_Exercise objective:_ Begin at the line that has "Then a player" and stop after the line that has "Drop the syntax". Reproduce only those lines with "syntax stack" swapped for "parse stack" throughout, leaving out the pictures.

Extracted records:
________________________________________
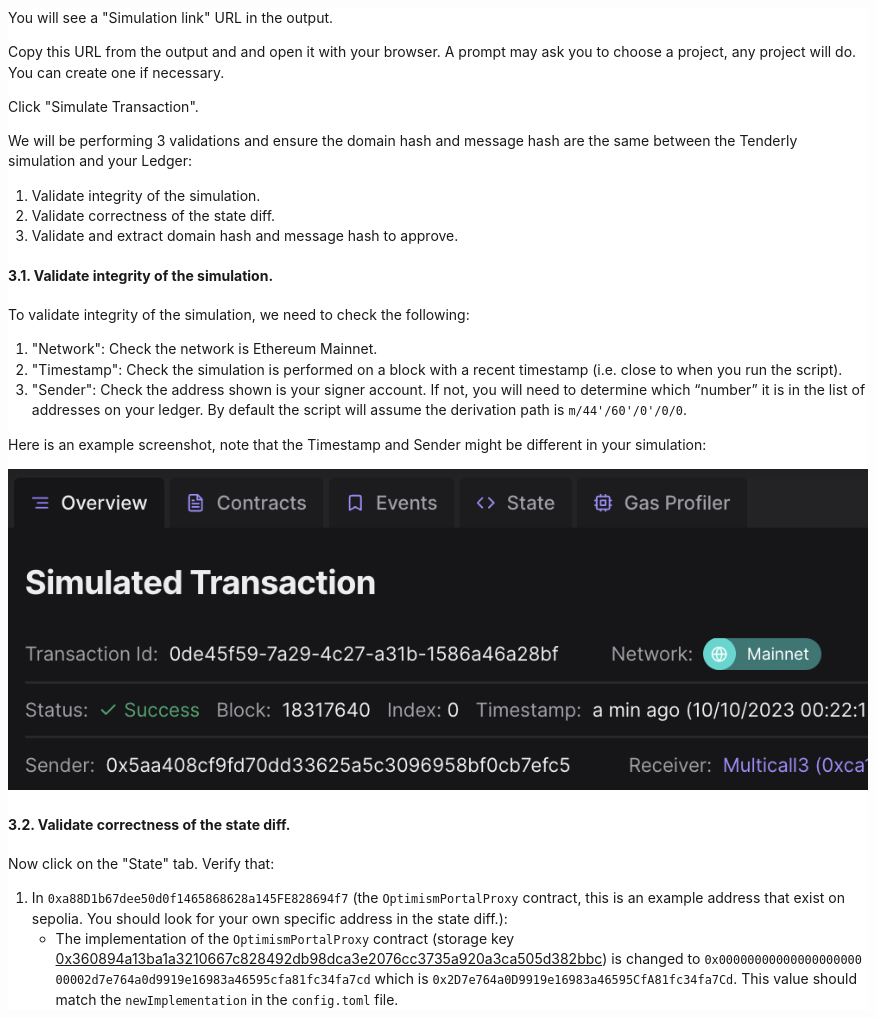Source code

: You will see a "Simulation link" URL in the output.

Copy this URL from the output and and open it with your browser. A prompt may ask you to choose a
project, any project will do. You can create one if necessary.

Click "Simulate Transaction".

We will be performing 3 validations and ensure the domain hash and
message hash are the same between the Tenderly simulation and your
Ledger:

1. Validate integrity of the simulation.
2. Validate correctness of the state diff.
3. Validate and extract domain hash and message hash to approve.

#### 3.1. Validate integrity of the simulation.

To validate integrity of the simulation, we need to check the following:

1. "Network": Check the network is Ethereum Mainnet.
2. "Timestamp": Check the simulation is performed on a block with a
   recent timestamp (i.e. close to when you run the script).
3. "Sender": Check the address shown is your signer account. If not,
   you will need to determine which “number” it is in the list of
   addresses on your ledger. By default the script will assume the
   derivation path is `m/44'/60'/0'/0/0`.

Here is an example screenshot, note that the Timestamp and Sender
might be different in your simulation:

![](./images/tenderly-overview-network.png)

#### 3.2. Validate correctness of the state diff.

Now click on the "State" tab. Verify that:

1. In `0xa88D1b67dee50d0f1465868628a145FE828694f7` (the `OptimismPortalProxy` contract, this is an example address that exist on sepolia. You should look for your own specific address in the state diff.):
   - The implementation of the `OptimismPortalProxy` contract (storage key [0x360894a13ba1a3210667c828492db98dca3e2076cc3735a920a3ca505d382bbc](https://github.com/ethereum-optimism/optimism/blob/cb42a6108d780451f6cecceff8182e11aa6a0490/packages/contracts-bedrock/src/libraries/Constants.sol#L27C9-L27C75)) is changed to `0x0000000000000000000000002d7e764a0d9919e16983a46595cfa81fc34fa7cd` which is `0x2D7e764a0D9919e16983a46595CfA81fc34fa7Cd`. This value should match the `newImplementation` in the `config.toml` file.
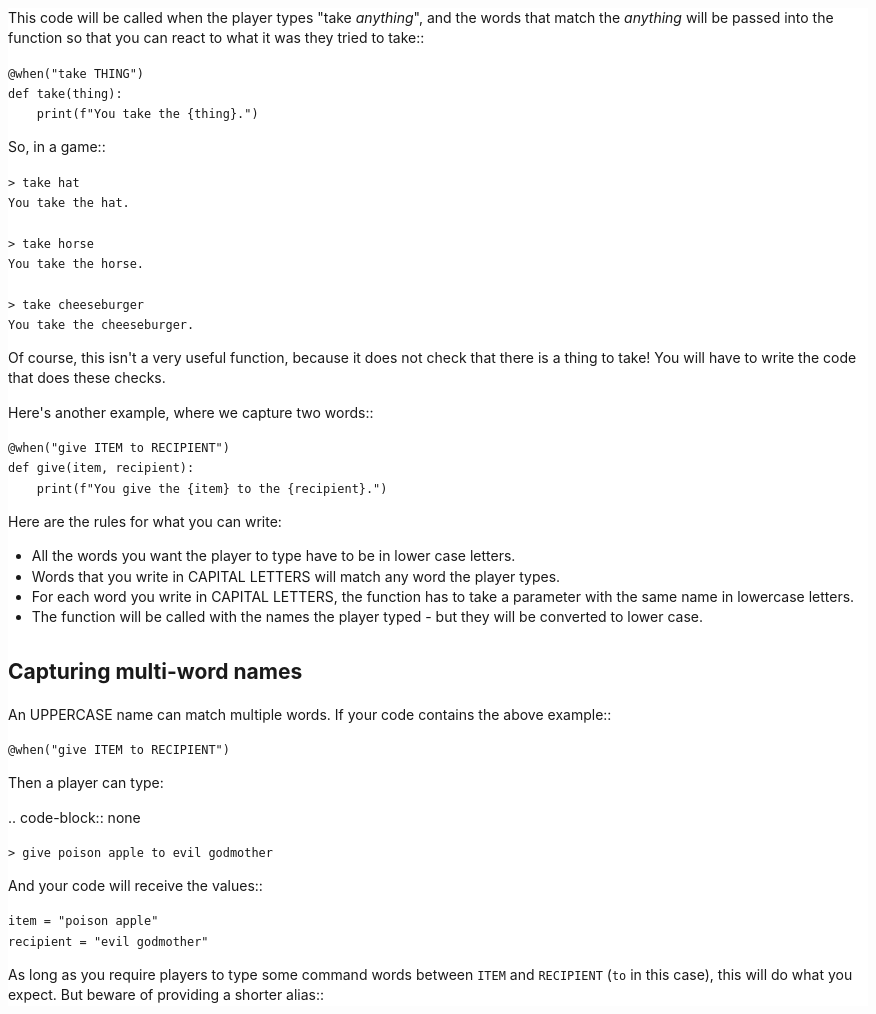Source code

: This code will be called when the player types "take *anything*", and the words
that match the *anything* will be passed into the function so that you can
react to what it was they tried to take::

    @when("take THING")
    def take(thing):
        print(f"You take the {thing}.")

So, in a game::

    > take hat
    You take the hat.

    > take horse
    You take the horse.

    > take cheeseburger
    You take the cheeseburger.

Of course, this isn't a very useful function, because it does not check that
there is a thing to take! You will have to write the code that does these
checks.

Here's another example, where we capture two words::

    @when("give ITEM to RECIPIENT")
    def give(item, recipient):
        print(f"You give the {item} to the {recipient}.")

Here are the rules for what you can write:

* All the words you want the player to type have to be in lower case letters.
* Words that you write in CAPITAL LETTERS will match any word the player types.
* For each word you write in CAPITAL LETTERS, the function has to take a
  parameter with the same name in lowercase letters.
* The function will be called with the names the player typed - but they will
  be converted to lower case.


Capturing multi-word names
--------------------------

An UPPERCASE name can match multiple words. If your code contains the above
example::

    @when("give ITEM to RECIPIENT")

Then a player can type:

.. code-block:: none

    > give poison apple to evil godmother

And your code will receive the values::

    item = "poison apple"
    recipient = "evil godmother"

As long as you require players to type some command words between ``ITEM`` and
``RECIPIENT`` (``to`` in this case), this will do what you expect.  But beware
of providing a shorter alias::
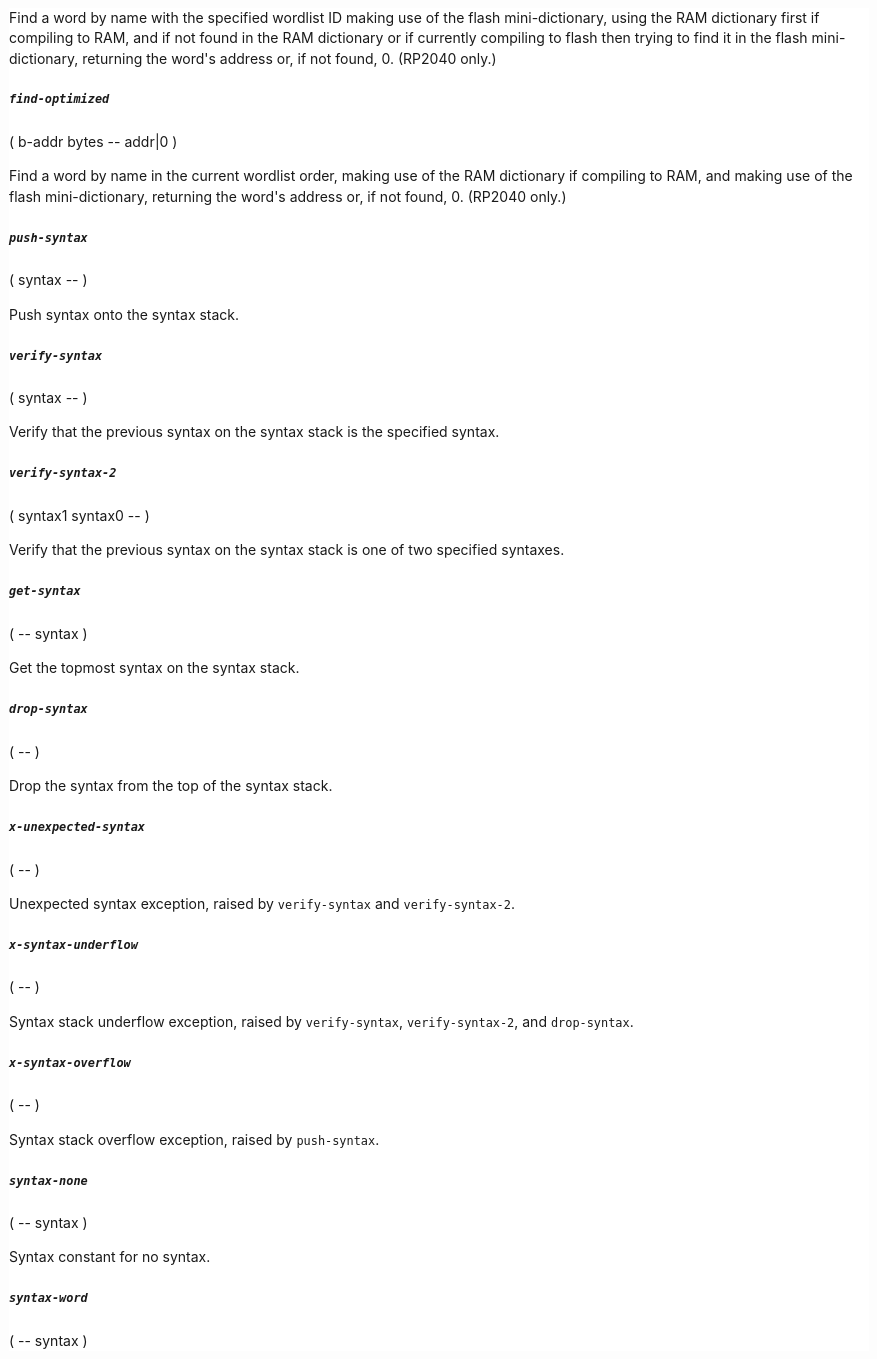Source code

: Find a word by name with the specified wordlist ID making use of the flash mini-dictionary, using the RAM dictionary first if compiling to RAM, and if not found in the RAM dictionary or if currently compiling to flash then trying to find it in the flash mini-dictionary, returning the word's address or, if not found, 0. (RP2040 only.)

##### `find-optimized`
( b-addr bytes -- addr|0 )

Find a word by name in the current wordlist order, making use of the RAM dictionary if compiling to RAM, and making use of the flash mini-dictionary, returning the word's address or, if not found, 0. (RP2040 only.)

##### `push-syntax`
( syntax -- )

Push syntax onto the syntax stack.

##### `verify-syntax`
( syntax -- )

Verify that the previous syntax on the syntax stack is the specified syntax.

##### `verify-syntax-2`
( syntax1 syntax0 -- )

Verify that the previous syntax on the syntax stack is one of two specified syntaxes.

##### `get-syntax`
( -- syntax )

Get the topmost syntax on the syntax stack.

##### `drop-syntax`
( -- )

Drop the syntax from the top of the syntax stack.

##### `x-unexpected-syntax`
( -- )

Unexpected syntax exception, raised by `verify-syntax` and `verify-syntax-2`.

##### `x-syntax-underflow`
( -- )

Syntax stack underflow exception, raised by `verify-syntax`, `verify-syntax-2`, and `drop-syntax`.

##### `x-syntax-overflow`
( -- )

Syntax stack overflow exception, raised by `push-syntax`.

##### `syntax-none`
( -- syntax )

Syntax constant for no syntax.

##### `syntax-word`
( -- syntax )

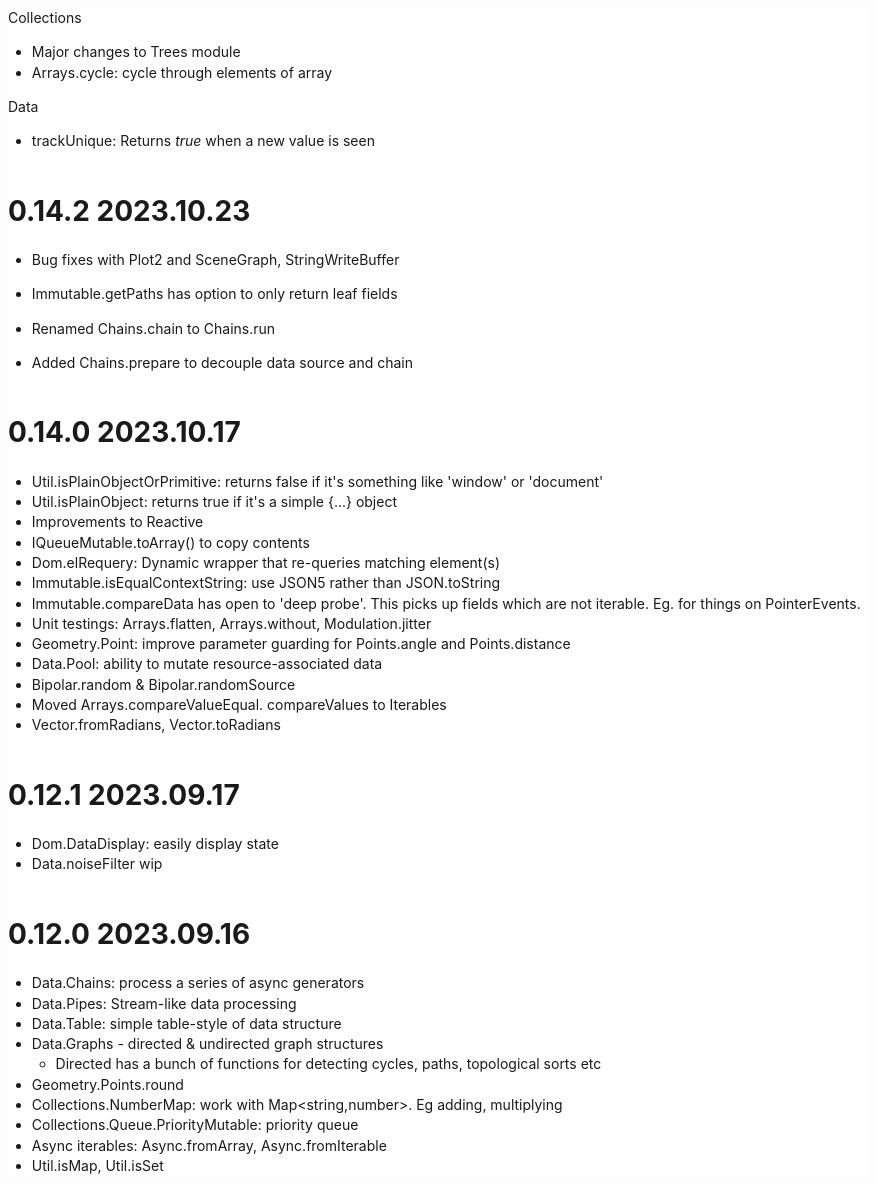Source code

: Collections
* Major changes to Trees module
* Arrays.cycle: cycle through elements of array

Data
* trackUnique: Returns _true_ when a new value is seen
 
# 0.14.2 2023.10.23

* Bug fixes with Plot2 and SceneGraph, StringWriteBuffer
* Immutable.getPaths has option to only return leaf fields

* Renamed Chains.chain to Chains.run
* Added Chains.prepare to decouple data source and chain

# 0.14.0 2023.10.17

* Util.isPlainObjectOrPrimitive: returns false if it's something like 'window' or 'document'
* Util.isPlainObject: returns true if it's a simple {...} object
* Improvements to Reactive
* IQueueMutable.toArray() to copy contents
* Dom.elRequery: Dynamic wrapper that re-queries matching element(s)
* Immutable.isEqualContextString: use JSON5 rather than JSON.toString
* Immutable.compareData has open to 'deep probe'. This picks up fields which are not iterable. Eg. for things on PointerEvents.
* Unit testings: Arrays.flatten, Arrays.without, Modulation.jitter
* Geometry.Point: improve parameter guarding for Points.angle and Points.distance
* Data.Pool: ability to mutate resource-associated data
* Bipolar.random & Bipolar.randomSource
* Moved Arrays.compareValueEqual. compareValues to Iterables
* Vector.fromRadians, Vector.toRadians

# 0.12.1 2023.09.17

* Dom.DataDisplay: easily display state
* Data.noiseFilter wip
  
# 0.12.0 2023.09.16

* Data.Chains: process a series of async generators
* Data.Pipes: Stream-like data processing
* Data.Table: simple table-style of data structure
* Data.Graphs - directed & undirected graph structures
  * Directed has a bunch of functions for detecting cycles, paths, topological sorts etc
* Geometry.Points.round
* Collections.NumberMap: work with Map<string,number>. Eg adding, multiplying
* Collections.Queue.PriorityMutable: priority queue
* Async iterables: Async.fromArray, Async.fromIterable
* Util.isMap, Util.isSet

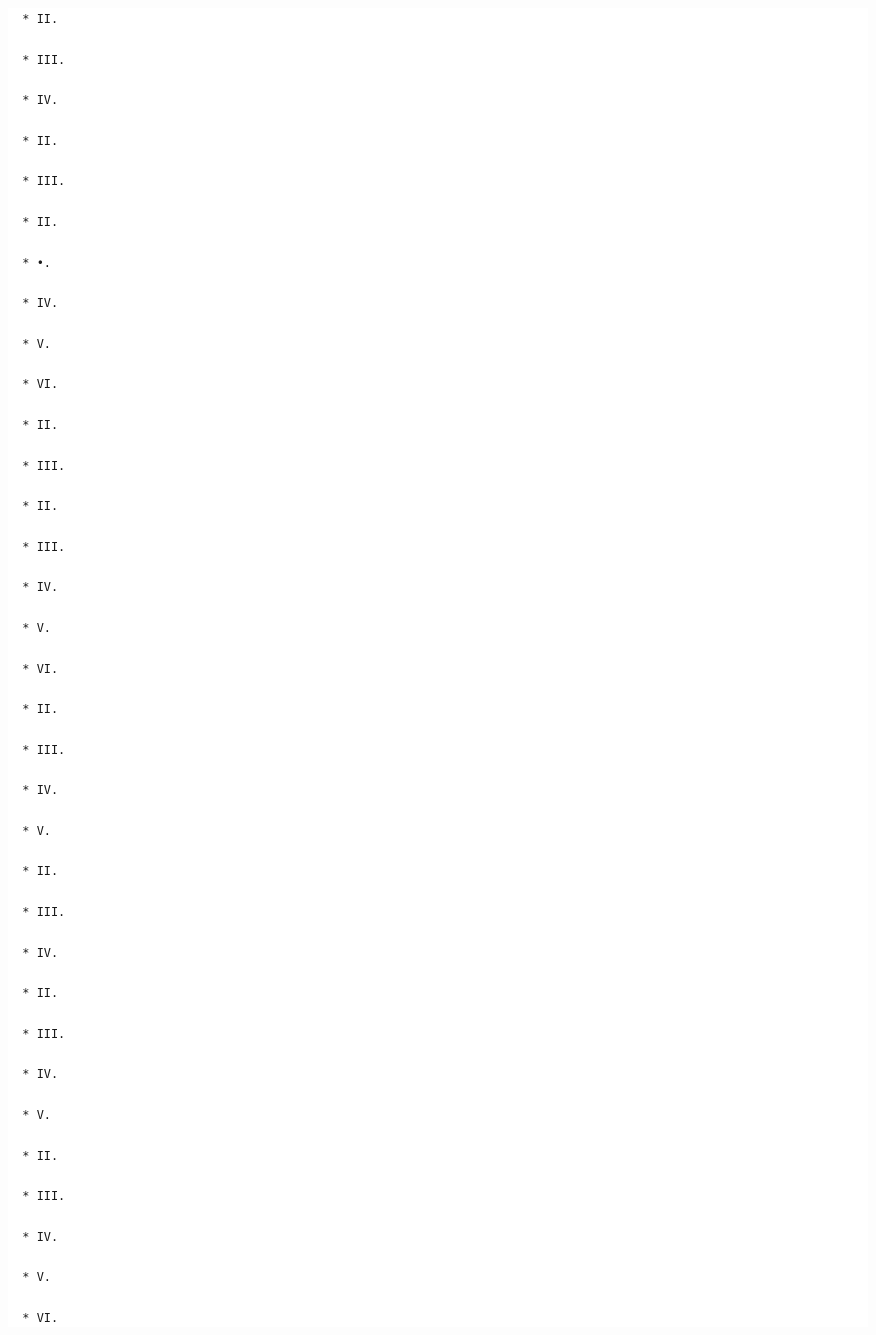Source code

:       * II.

      * III.

      * IV.

      * II.

      * III.

      * II.

      * •.

      * IV.

      * V.

      * VI.

      * II.

      * III.

      * II.

      * III.

      * IV.

      * V.

      * VI.

      * II.

      * III.

      * IV.

      * V.

      * II.

      * III.

      * IV.

      * II.

      * III.

      * IV.

      * V.

      * II.

      * III.

      * IV.

      * V.

      * VI.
________________________________________
_Response for this exercise:_
Then a player can type:

.. code-block:: none

    > give poison apple to evil godmother

And your code will receive the values::

    item = "poison apple"
    recipient = "evil godmother"

As long as you require players to type some command words between ``ITEM`` and
``RECIPIENT`` (``to`` in this case), this will do what you expect.  But beware
of providing a shorter alias::
Source code

: Find a word by name with the specified wordlist ID making use of the flash mini-dictionary, using the RAM dictionary first if compiling to RAM, and if not found in the RAM dictionary or if currently compiling to flash then trying to find it in the flash mini-dictionary, returning the word's address or, if not found, 0. (RP2040 only.)

##### `find-optimized`
( b-addr bytes -- addr|0 )

Find a word by name in the current wordlist order, making use of the RAM dictionary if compiling to RAM, and making use of the flash mini-dictionary, returning the word's address or, if not found, 0. (RP2040 only.)

##### `push-syntax`
( syntax -- )

Push syntax onto the parse stack.

##### `verify-syntax`
( syntax -- )

Verify that the previous syntax on the parse stack is the specified syntax.

##### `verify-syntax-2`
( syntax1 syntax0 -- )

Verify that the previous syntax on the parse stack is one of two specified syntaxes.

##### `get-syntax`
( -- syntax )

Get the topmost syntax on the parse stack.

##### `drop-syntax`
( -- )

Drop the syntax from the top of the parse stack.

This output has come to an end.